In this embodiment, since it is necessary to turn the functions of first 
readout circuit 31A and second readout circuit 31B alternately, switches 
32 and 33 are arranged therefor. These switches 32 and 33 are turned at 
the rhythm of the horizontal scanning period, so that bright signals are 
always supplied into the positive input terminals of the differential 
amplifier 17 and dark signals are always supplied into the negative input 
terminal thereof. 
As clearly understood from the above, in the solid state image sensor 
according to the invention, since dark signals which are not influenced by 
light input and bright signals are simultaneously read out and FPNs are 
removed by addition, subtraction, multiplication and division of these 
analogue signals, not only FPNs with high level but also FPNs with low 
level, which could not be removed in the known sensor, can be precisely 
removed. That is to say, FPNs can be removed with a high precision 
equivalent to 10.about.13 bits per pixel in case of calculating these 
analogue signals to digital signals. Therefore, there is so great effect 
to remove FPNs that a high image quality can be obtained. 

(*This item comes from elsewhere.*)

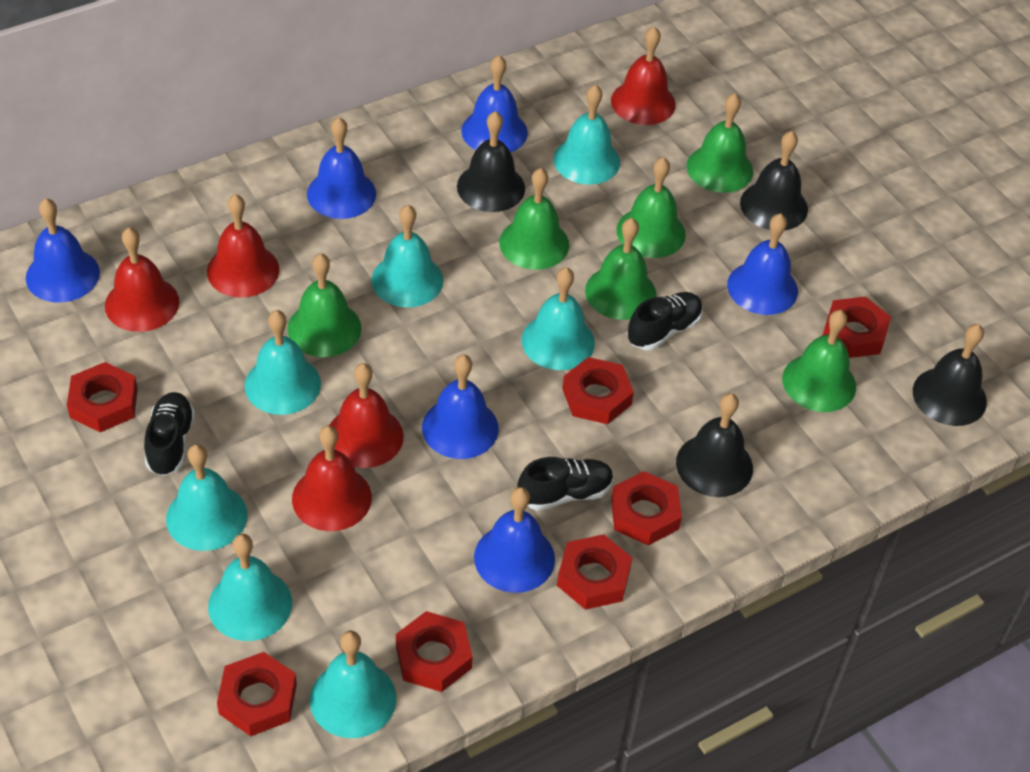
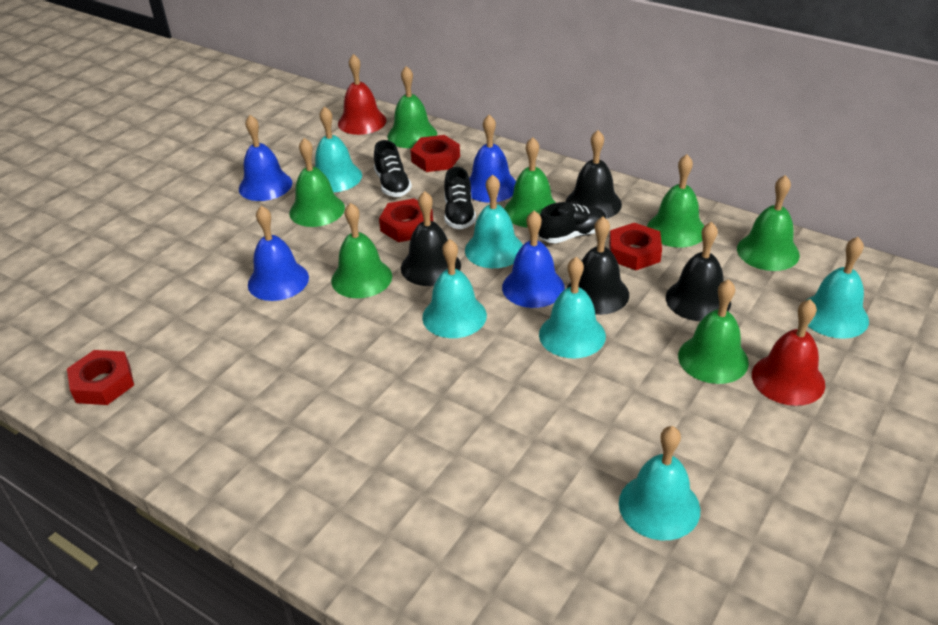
blue bell: 6 -> 4
green bell: 6 -> 7
red bell: 5 -> 2
red nut: 7 -> 4
turquoise bell: 7 -> 6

Also, according to the present invention, since two memories respectively 
having capacities to store image signals for one horizontal scanning 
period are formed on the same and single semiconductor substrate together 
with light receiving section, no external circuit such as A/D converter 
and memories is necessary. Therefore, the solid state image sensor can be 
simple in structure, compact in size and light in weight. Moreover, the 
amount of consumption of power of the camera as a whole can be decrease 
accordingly, and thus it is possible to manufacture a compact television 
camera which may be driven by a battery.